What would the world be like if bankers had prayed more? Some time ago I wrote an article for Crisis magazine called The Practical Power of Public Prayer, and I quoted correspondence I had received from an Englishman who had worked for many years in the City of London–the financial center. He said, “When I began in banking almost 40 years ago, the head of our Investment Banking division each morning gathered his staff together and began the day with a prayer! This division was responsible for investing the bank’s money. The prayer was not that they would make a ‘killing’ or rack up great profits for the bank. Rather it was that they would properly care for the bank’s assets and discharge their duties to their savers and shareholders responsibly and for the common good.”

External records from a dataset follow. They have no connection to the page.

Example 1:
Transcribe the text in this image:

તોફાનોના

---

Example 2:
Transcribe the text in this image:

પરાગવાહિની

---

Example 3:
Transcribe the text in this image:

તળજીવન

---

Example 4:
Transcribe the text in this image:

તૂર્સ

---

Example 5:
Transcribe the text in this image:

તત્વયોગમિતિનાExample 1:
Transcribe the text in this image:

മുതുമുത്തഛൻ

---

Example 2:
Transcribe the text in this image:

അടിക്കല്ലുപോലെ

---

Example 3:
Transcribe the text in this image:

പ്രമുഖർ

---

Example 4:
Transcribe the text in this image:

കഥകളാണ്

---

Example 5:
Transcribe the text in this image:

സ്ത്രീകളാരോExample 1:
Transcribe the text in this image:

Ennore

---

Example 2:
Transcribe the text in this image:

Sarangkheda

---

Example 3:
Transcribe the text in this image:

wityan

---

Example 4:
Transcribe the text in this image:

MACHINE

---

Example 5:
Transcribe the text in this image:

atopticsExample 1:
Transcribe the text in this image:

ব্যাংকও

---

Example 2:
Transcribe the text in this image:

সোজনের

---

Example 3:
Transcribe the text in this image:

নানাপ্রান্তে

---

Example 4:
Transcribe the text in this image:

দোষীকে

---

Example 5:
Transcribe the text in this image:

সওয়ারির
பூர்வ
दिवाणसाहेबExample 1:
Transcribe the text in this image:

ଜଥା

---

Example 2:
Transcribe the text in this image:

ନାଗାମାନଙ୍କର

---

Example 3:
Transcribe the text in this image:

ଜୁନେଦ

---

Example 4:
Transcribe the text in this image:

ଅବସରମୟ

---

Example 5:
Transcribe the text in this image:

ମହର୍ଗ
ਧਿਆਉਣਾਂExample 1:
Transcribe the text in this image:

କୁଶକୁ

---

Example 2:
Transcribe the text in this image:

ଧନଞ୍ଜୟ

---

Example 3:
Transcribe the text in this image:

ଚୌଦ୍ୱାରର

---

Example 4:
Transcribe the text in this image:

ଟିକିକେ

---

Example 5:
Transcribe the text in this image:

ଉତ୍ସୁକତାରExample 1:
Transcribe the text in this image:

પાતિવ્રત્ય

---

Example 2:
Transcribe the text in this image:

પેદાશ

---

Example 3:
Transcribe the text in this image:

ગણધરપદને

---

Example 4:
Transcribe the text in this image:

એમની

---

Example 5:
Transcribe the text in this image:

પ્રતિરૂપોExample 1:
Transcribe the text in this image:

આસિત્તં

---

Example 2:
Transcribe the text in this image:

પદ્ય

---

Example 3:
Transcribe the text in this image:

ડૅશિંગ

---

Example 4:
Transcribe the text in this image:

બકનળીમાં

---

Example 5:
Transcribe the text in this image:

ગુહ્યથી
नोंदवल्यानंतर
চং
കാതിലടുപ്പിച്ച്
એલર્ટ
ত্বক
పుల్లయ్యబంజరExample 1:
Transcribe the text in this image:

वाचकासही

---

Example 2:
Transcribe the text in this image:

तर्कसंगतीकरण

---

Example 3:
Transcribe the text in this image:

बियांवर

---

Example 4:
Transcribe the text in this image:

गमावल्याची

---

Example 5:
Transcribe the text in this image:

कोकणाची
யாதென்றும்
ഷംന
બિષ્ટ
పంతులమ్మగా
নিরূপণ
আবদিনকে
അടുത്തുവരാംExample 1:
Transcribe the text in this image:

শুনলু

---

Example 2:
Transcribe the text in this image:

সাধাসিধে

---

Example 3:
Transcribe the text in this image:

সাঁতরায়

The banker was, no doubt, a good solid Church of England layman. He was not a national leader leading the invocation at a civic event, but an ordinary layman with a simple faith who took his responsibilities seriously. He was courageous enough to lead his people in prayer and had enough faith to believe that his ordinary job was not only worthwhile, but had the capacity for great good if he, as in individual was an honest, hard working and Christian person.

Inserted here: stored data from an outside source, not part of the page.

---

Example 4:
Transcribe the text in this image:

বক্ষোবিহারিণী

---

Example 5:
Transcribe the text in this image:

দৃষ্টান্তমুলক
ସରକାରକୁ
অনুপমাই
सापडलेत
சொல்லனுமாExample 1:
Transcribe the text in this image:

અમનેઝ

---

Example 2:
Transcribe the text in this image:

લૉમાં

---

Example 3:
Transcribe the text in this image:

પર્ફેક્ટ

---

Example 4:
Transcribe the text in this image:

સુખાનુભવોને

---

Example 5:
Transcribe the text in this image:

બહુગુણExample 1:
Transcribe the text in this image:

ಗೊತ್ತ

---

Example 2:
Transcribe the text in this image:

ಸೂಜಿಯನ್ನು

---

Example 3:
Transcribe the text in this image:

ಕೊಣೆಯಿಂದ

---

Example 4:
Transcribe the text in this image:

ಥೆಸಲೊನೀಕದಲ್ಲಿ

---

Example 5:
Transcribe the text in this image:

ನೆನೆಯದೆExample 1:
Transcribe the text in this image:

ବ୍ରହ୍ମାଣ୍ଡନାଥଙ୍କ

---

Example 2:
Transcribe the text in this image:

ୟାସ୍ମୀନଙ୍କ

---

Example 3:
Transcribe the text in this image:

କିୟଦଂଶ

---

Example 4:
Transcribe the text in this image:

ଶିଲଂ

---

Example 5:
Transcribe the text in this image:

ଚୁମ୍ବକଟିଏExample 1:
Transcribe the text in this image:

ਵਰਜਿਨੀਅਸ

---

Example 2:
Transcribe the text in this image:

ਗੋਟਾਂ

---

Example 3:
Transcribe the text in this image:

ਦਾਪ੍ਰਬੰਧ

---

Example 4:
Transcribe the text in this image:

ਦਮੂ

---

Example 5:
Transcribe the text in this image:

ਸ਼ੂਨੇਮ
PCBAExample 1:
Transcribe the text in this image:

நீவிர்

Indeed his job (and his philosophy) was worthwhile. Putting aside the question of whether or not his prayer influenced the Almighty, the prayers influenced the people in the investment department. At the beginning of each day they re-assessed their reasons and questioned what they were about and realized that there was a moral dimension to their seemingly inconsequential jobs as bank clerks. Their superior leading them in prayer helped them to keep the filthy lucre they were dealing with in a proportionate place. If every Wall Street firm and every investment bank did the same every morning would we now be in financial meltdown? I doubt it.

Another benefit of such prayer is that it grants to all those who participate a new kind of dignity. The bankers who prayed with their division chief were thought worthy to pray with. The chief took them seriously. Furthermore, their jobs also suddenly had a new dimension of seriousness and dignity. They mattered and their jobs mattered, not only to their business boss, but also to the Big Boss. Think how society would change if every business started the day with prayer. What if the workers at Starbucks or Burger King or the local factory started their shift by praying with the boss? What if they prayed for each of their customers? what if they prayed for each other? Think of the benefits to the whole of society, for we cannot stay angry long with a colleague for whom we have prayed. We cannot cheat for long a boss with whom we have prayed. We cannot provide poor customer service for a person for whom we have prayed.

What would happen if bankers prayed more? What would happen if we all prayed more?